In 2017, however, the author acquired on eBay a CMYK halftone "replica" of what appeared to be a KEVIII essay based on the coconut definitive. The face is shaded with the dashed lines characteristic of recess printing, instead of the continuous lines found in the actual letterpressed coconut definitives. Weirdly, the typeface in the denomination tablets is identical to that on the actual coconut definitives, except for the numeral 0. This 'essay' has never been reported. Fellow philatelists have suggested to me that it could have been the work of David Horry FRPSL or Scott Visnjic. Horry (2001) published a collection of imaginary stamps that looked like real ones, including "stamps" of Edward VIII. Visnjic (Chen Chung Yuan), a Taiwanese artist, has stoked controversy in the philatelic community over his prolific output and marketing of "high-quality replicas".

The same bogus portrait seems to have appeared on another design, the 1940 Nigeria definitive. Martin (2019) bought it from a dealer who had bought it as part of a collection from a deceased estate, but that was as much as anyone knew.

The portrait looks very similar to that on an actual stamp issued in Canada in 1935 (above right) when Edward VIII was the Prince of Wales. It was derived from Bertram Park's studio photograph (below) of the prince in the uniform of the Seaforth Highlanders (Mackay 1997). When he became king, Edward VIII approved this portrait for his new stamps. The portrait made it to colour trials for British stamps, but the king suddenly rejected it without giving a reason (Mackay 1997). The essays went missing, and Mackay (1997) chronicles in detail the chain of correspondence between Buckingham Palace and the post office as the latter tried desperately to trace them. It never found them. It isn't clear, however, whether any of the essays were of the colonies. There were 60 essays (Mackay 1997), quite a large number.

Edward VIII was an adventurous maverick who wanted to serve on the front lines in World War I, but was prohibited from doing so for fear that he would be captured and used as a pawn. He was a University of Oxford dropout who disliked court protocol and befriended Adolf Hitler. When George V died, he (Edward VIII) had all the clocks at home reset to the correct time; his father had had them 20 minutes fast (Mackay 1997). He decided to give up the throne so that he could marry the twice-divorced woman he loved. They remained married until his death.

King Edward VIII abdicated on 11 December 1936. The Colonial Office ordered all KEVIII essays and stamps to be urgently destroyed, for fear of stoking a philatelic frenzy (Gunn 1983). Only a few escaped into the market. For some reason, the authorities fell back on the coconut design in the Straits Settlements for Edward's successor, George VI. Perhaps they got fed up and didn't want to waste any more time and money. The coconut definitive was saved.

George VI (1895–1952) finally ascended the throne in 1936. The king's bust was based on a photograph taken on 15 December 1936 by Bertram Park (Barker 1978a).
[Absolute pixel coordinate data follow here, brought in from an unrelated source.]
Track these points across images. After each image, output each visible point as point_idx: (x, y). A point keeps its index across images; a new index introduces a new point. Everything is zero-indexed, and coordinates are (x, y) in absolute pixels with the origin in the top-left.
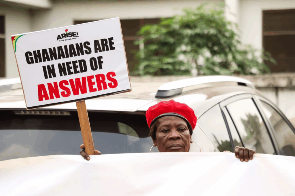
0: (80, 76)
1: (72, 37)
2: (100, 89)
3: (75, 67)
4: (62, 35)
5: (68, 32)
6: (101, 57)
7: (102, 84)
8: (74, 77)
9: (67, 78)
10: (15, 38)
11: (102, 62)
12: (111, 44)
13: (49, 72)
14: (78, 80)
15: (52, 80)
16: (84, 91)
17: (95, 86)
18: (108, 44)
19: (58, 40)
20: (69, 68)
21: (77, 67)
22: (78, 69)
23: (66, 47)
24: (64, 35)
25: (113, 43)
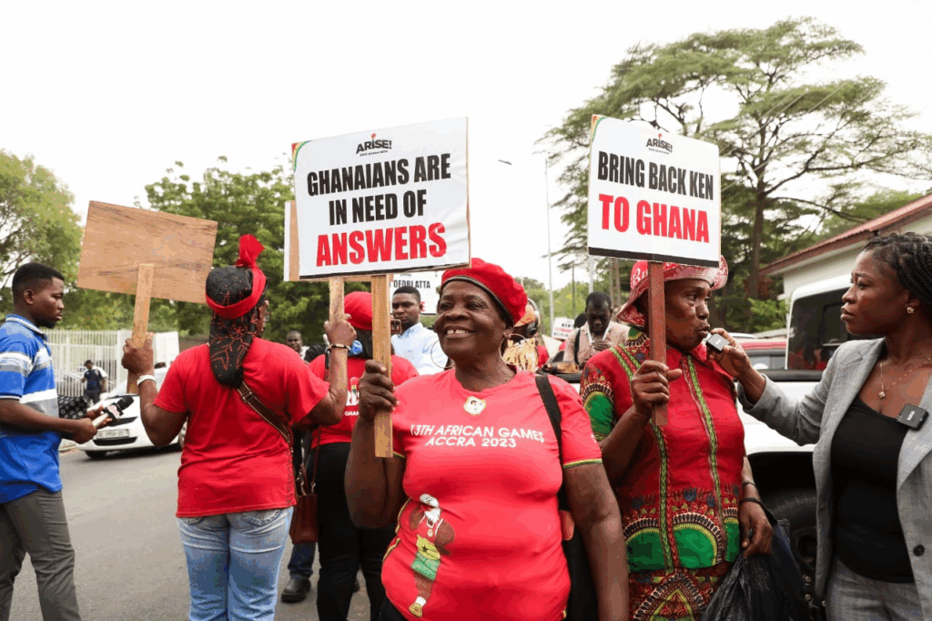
0: (385, 225)
1: (381, 149)
2: (414, 255)
3: (379, 207)
4: (366, 143)
5: (376, 139)
6: (423, 192)
7: (418, 245)
8: (374, 226)
9: (364, 226)
10: (297, 147)
11: (424, 202)
12: (445, 165)
13: (338, 213)
14: (379, 232)
15: (339, 229)
16: (386, 257)
17: (406, 249)
18: (440, 166)
19: (357, 152)
20: (369, 208)
21: (382, 207)
22: (383, 212)
23: (368, 166)
24: (370, 145)
25: (448, 165)
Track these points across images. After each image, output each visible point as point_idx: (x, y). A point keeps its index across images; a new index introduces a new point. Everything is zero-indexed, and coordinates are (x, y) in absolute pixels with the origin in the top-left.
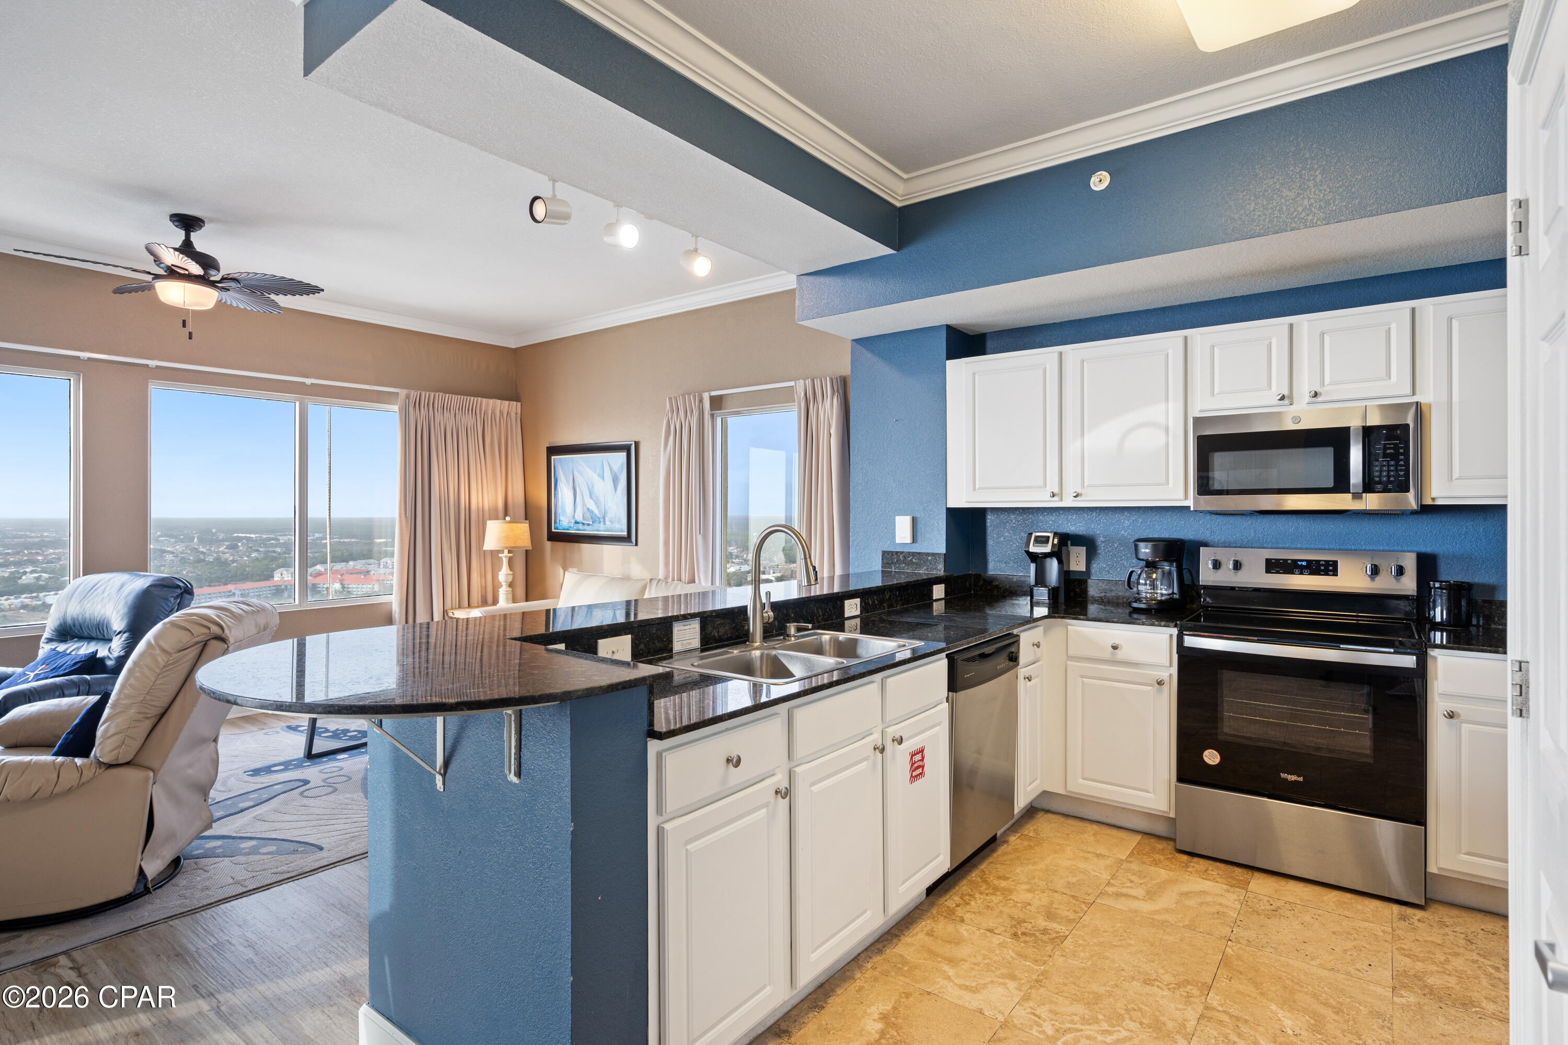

The engraver made George VI's hair darker than that of his predecessor, as was the case in real life—George V had brown curls, versus the almost black mane of George VI.

And stirring up the nostalgia of a bygone era is the light of the setting sun visualized through the use of white space near the ground, giving way to dots and increasingly closely spaced lines in the upper part of the darkening sky. The use of fine lines to create light, shadow and texture is a tradition that goes back to the ancient woodcuts of centuries gone by (Blum 1940).

The coconut definitive would, over its many years of service, traverse a kaleidoscopic colour palette and a typographic landscape encompassing the Indo-European, Sino-Tibetan, Japonic and Austronesian language families, and present an extravaganza of portrait miniatures of Malay sultans that encapsulates the cultural heritage of the peninsula.